In a move highly anticipated and supported by unions, the U.S. Department of Labor (DOL) issued its final “persuader” rule on March 23, 2016. The revised rule expands the information which must be disclosed by employers and their consultants related to activities intended to persuade employees about their rights to union representation and collective bargaining. Praising the new rule, AFL-CIO President Richard Trumka stated, “Working men and women deserve to know who their employer is hiring and exactly how much they are spending to discourage workers from forming a union.”
Section 203 of the Labor-Management Reporting and Disclosure Act (LMRDA) requires employers and their labor relations consultants to report to the federal government any activities “undertaken with an object, directly or indirectly, to persuade employees about how to exercise their rights to union representation and collective bargaining.” However, “advice” has always been exempted from this reporting requirement. For nearly 40 years, so long as a consultant did not have direct contact with employees, it was considered “advice” and, therefore, not subject to reporting. Unfortunately for employers (and their labor consultants), the DOL determined this interpretation resulted in underreporting, as well as an increased use of outside consultants by employers, which needed to be addressed.

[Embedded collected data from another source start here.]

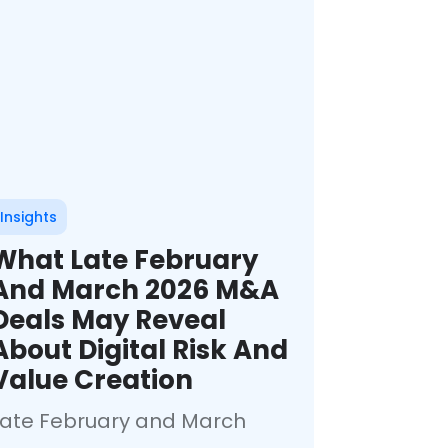
Insights
What Late February
And March 2026 M&A
Deals May Reveal
About Digital Risk And
Value Creation
Late February and March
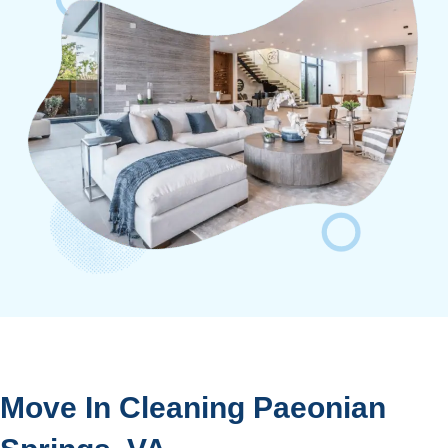
Move In Cleaning Paeonian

Expansion of Reportable Activities and Electronic Filing
The new rule has narrowed the long-standing interpretation of the “advice” exemption, which effectively expands the activities which must be reported to the government on Forms LM-10 and LM-20. “Advice” is now limited only to “an oral or written recommendation regarding a decision or course of action.” The DOL explained this is different from “those activities that have as their object the persuasion of employees — activities that manage or direct the business’s campaign to sway workers against choosing a union — that must be reported.” In short, both direct and indirect persuader activity must be reported. Additionally, if a “consultant engages in both advice and persuader activities ... the entire agreement or arrangement must be reported.”
Further, Forms LM-20 and LM-10 must now be filed electronically with the DOL.
Republican Lawmakers Speak Out
Congressional Republicans spoke out against this latest move to benefit organized labor and vow to “push back.” In a joint statement issued the same day the new rule was released, Chairman of the Senate Labor Committee, Lamar Alexander (R-Tenn.), stated:
If you’re a small business owner and some of your employees just petitioned to form a union, there is a mountain of rules and regulations you must follow … Now the administration, which just sped up the [union] election process … has made a new rule to discourage employers from seeking the legal advice they need to fulfill their obligations … I will be reviewing the final rule and working in the Senate on ways to prevent this rule from causing harm to America’s workplaces.
When Is Compliance Under the New Rule Required?
The final rule is effective April 25, 2016. It is applicable, however, to covered arrangements, agreements and payments made on or after July 1, 2016.